(Input data begins)

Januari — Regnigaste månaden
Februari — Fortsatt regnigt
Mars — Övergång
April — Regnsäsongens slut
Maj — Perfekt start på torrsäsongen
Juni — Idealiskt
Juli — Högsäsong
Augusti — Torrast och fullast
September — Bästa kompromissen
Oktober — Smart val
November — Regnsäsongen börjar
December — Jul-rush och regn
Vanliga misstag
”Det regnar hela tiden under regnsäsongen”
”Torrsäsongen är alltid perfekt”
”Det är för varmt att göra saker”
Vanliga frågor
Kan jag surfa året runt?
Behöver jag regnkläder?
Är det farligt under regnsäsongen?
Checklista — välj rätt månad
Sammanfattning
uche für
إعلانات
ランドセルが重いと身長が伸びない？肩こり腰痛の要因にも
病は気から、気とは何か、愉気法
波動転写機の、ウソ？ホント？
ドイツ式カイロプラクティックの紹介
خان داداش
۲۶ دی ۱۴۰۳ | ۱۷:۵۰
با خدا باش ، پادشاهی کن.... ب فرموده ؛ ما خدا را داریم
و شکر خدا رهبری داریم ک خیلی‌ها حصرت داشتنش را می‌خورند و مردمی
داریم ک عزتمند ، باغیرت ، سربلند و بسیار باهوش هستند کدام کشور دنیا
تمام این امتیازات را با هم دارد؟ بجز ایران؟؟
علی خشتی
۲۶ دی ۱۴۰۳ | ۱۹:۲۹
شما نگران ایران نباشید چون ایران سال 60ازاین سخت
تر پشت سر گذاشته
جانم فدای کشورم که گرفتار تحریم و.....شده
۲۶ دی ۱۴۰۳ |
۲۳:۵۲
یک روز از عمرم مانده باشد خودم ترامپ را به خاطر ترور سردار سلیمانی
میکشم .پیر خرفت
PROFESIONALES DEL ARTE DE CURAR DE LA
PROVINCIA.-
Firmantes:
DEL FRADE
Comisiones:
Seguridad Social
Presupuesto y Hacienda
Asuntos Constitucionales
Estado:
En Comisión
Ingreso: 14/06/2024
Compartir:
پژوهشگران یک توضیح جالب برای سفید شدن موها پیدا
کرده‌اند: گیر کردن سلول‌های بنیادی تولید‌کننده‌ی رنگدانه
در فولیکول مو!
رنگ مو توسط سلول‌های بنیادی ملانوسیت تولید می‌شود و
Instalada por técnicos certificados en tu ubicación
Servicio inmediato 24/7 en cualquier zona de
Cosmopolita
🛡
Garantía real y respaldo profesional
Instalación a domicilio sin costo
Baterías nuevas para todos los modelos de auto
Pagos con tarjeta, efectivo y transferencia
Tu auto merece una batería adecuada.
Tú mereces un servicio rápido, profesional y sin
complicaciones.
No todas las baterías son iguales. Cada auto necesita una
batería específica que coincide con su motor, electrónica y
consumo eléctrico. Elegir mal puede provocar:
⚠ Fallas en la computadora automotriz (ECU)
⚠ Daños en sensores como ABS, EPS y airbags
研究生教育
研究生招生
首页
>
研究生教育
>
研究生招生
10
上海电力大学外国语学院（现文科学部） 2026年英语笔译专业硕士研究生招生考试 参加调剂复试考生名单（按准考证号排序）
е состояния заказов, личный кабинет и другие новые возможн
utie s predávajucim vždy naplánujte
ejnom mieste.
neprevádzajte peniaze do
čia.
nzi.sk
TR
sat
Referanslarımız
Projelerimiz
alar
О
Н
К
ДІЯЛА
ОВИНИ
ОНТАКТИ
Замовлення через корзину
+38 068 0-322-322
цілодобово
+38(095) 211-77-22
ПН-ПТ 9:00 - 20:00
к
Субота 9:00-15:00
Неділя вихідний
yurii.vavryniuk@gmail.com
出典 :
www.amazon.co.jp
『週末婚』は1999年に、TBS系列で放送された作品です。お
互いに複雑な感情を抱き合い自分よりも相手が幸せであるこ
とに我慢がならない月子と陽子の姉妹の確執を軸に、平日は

(Input data ends)

== How to complete this task ==
The data is to be reproduced in full, every line intact.

== Task output ==
Januari — Regnigaste månaden
Februari — Fortsatt regnigt
Mars — Övergång
April — Regnsäsongens slut
Maj — Perfekt start på torrsäsongen
Juni — Idealiskt
Juli — Högsäsong
Augusti — Torrast och fullast
September — Bästa kompromissen
Oktober — Smart val
November — Regnsäsongen börjar
December — Jul-rush och regn
Vanliga misstag
”Det regnar hela tiden under regnsäsongen”
”Torrsäsongen är alltid perfekt”
”Det är för varmt att göra saker”
Vanliga frågor
Kan jag surfa året runt?
Behöver jag regnkläder?
Är det farligt under regnsäsongen?
Checklista — välj rätt månad
Sammanfattning
uche für
إعلانات
ランドセルが重いと身長が伸びない？肩こり腰痛の要因にも
病は気から、気とは何か、愉気法
波動転写機の、ウソ？ホント？
ドイツ式カイロプラクティックの紹介
خان داداش
۲۶ دی ۱۴۰۳ | ۱۷:۵۰
با خدا باش ، پادشاهی کن.... ب فرموده ؛ ما خدا را داریم
و شکر خدا رهبری داریم ک خیلی‌ها حصرت داشتنش را می‌خورند و مردمی
داریم ک عزتمند ، باغیرت ، سربلند و بسیار باهوش هستند کدام کشور دنیا
تمام این امتیازات را با هم دارد؟ بجز ایران؟؟
علی خشتی
۲۶ دی ۱۴۰۳ | ۱۹:۲۹
شما نگران ایران نباشید چون ایران سال 60ازاین سخت
تر پشت سر گذاشته
جانم فدای کشورم که گرفتار تحریم و.....شده
۲۶ دی ۱۴۰۳ |
۲۳:۵۲
یک روز از عمرم مانده باشد خودم ترامپ را به خاطر ترور سردار سلیمانی
میکشم .پیر خرفت
PROFESIONALES DEL ARTE DE CURAR DE LA
PROVINCIA.-
Firmantes:
DEL FRADE
Comisiones:
Seguridad Social
Presupuesto y Hacienda
Asuntos Constitucionales
Estado:
En Comisión
Ingreso: 14/06/2024
Compartir:
پژوهشگران یک توضیح جالب برای سفید شدن موها پیدا
کرده‌اند: گیر کردن سلول‌های بنیادی تولید‌کننده‌ی رنگدانه
در فولیکول مو!
رنگ مو توسط سلول‌های بنیادی ملانوسیت تولید می‌شود و
Instalada por técnicos certificados en tu ubicación
Servicio inmediato 24/7 en cualquier zona de
Cosmopolita
🛡
Garantía real y respaldo profesional
Instalación a domicilio sin costo
Baterías nuevas para todos los modelos de auto
Pagos con tarjeta, efectivo y transferencia
Tu auto merece una batería adecuada.
Tú mereces un servicio rápido, profesional y sin
complicaciones.
No todas las baterías son iguales. Cada auto necesita una
batería específica que coincide con su motor, electrónica y
consumo eléctrico. Elegir mal puede provocar:
⚠ Fallas en la computadora automotriz (ECU)
⚠ Daños en sensores como ABS, EPS y airbags
研究生教育
研究生招生
首页
>
研究生教育
>
研究生招生
10
上海电力大学外国语学院（现文科学部） 2026年英语笔译专业硕士研究生招生考试 参加调剂复试考生名单（按准考证号排序）
е состояния заказов, личный кабинет и другие новые возможн
utie s predávajucim vždy naplánujte
ejnom mieste.
neprevádzajte peniaze do
čia.
nzi.sk
TR
sat
Referanslarımız
Projelerimiz
alar
О
Н
К
ДІЯЛА
ОВИНИ
ОНТАКТИ
Замовлення через корзину
+38 068 0-322-322
цілодобово
+38(095) 211-77-22
ПН-ПТ 9:00 - 20:00
к
Субота 9:00-15:00
Неділя вихідний
yurii.vavryniuk@gmail.com
出典 :
www.amazon.co.jp
『週末婚』は1999年に、TBS系列で放送された作品です。お
互いに複雑な感情を抱き合い自分よりも相手が幸せであるこ
とに我慢がならない月子と陽子の姉妹の確執を軸に、平日は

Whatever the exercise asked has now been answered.